With the tobacco display ban in place in small stores for nearly six months, now is a great time to consider what impact it has actually had on shoppers and the trade, writes HIM's Katie Littler.

On the eve of the ban, one in two convenience retailers told us they were opposed to it. Time has passed and retailers have had varying experiences dealing with the implications, but has the ban really made a difference to UK convenience in shoppers’ eyes?

From a shoppers’ perspective there are mixed reviews. Most don’t think their overall smoking habits have changed since the ban (or not yet) - 63% of convenience shoppers who smoke say that their tobacco purchasing habits have not changed at all since the ban, compared with 25% who say they definitely have.

A real focus area is the impact the ban seems to have had on shoppers’ views on price, service levels and availability - whether this is perception or reality. Shoppers had concerns over potential price increases pre-ban - one in two convenience shoppers who smoke expected tobacco prices to increase more frequently after the ban. This perception continued after the ban - more than one in two shoppers who smoke believe that tobacco prices have increased in c-stores.

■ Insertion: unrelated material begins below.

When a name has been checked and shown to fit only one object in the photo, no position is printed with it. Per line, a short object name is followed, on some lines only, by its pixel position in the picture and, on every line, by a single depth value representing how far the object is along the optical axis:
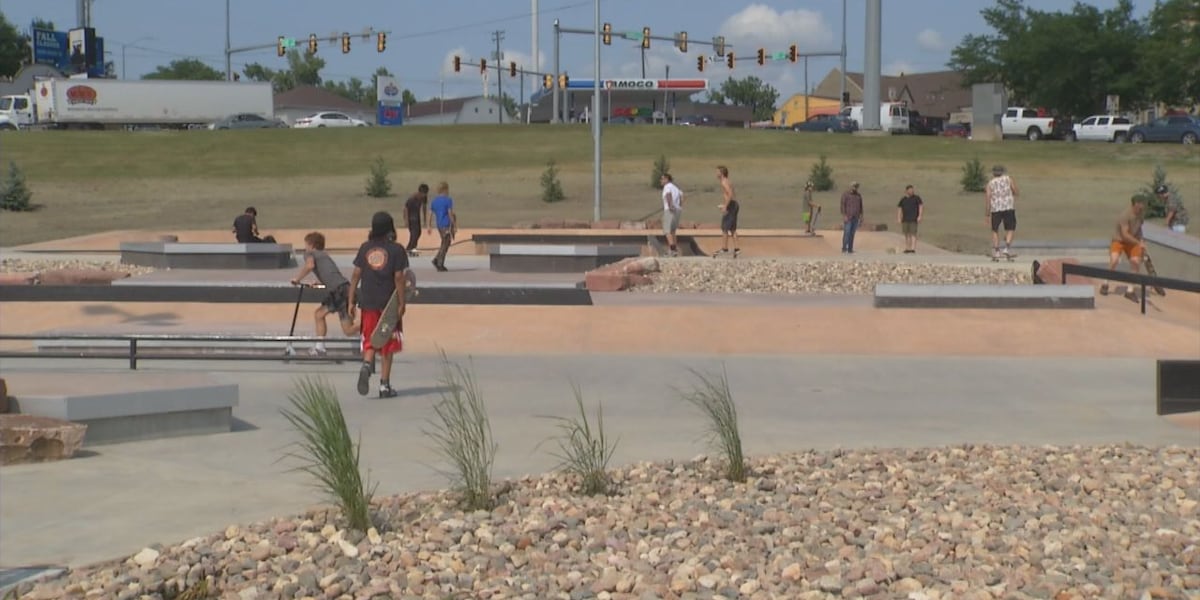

Most convenience retailers (79%), however, say that tobacco prices have mainly remained the same. But, again, perception is reality and a significant proportion of smokers are price-driven.

Pre-ban, shoppers also had concerns over queue times in-store, and one in two do think that speed of service in general has slowed post-ban. One in three shoppers who smoke believe it is now harder to find out which tobacco products are sold in-store since the ban was implemented, and they point out that it’s harder to find prices of tobacco in store.

While most shoppers believe their tobacco purchasing habits have not changed at all, in order to help maintain customer loyalty the focus must now be on ensuring outstanding availability and addressing concerns over pricing and service levels at all times.

As always, communication is key - if we can change the perception, we can often change the reality.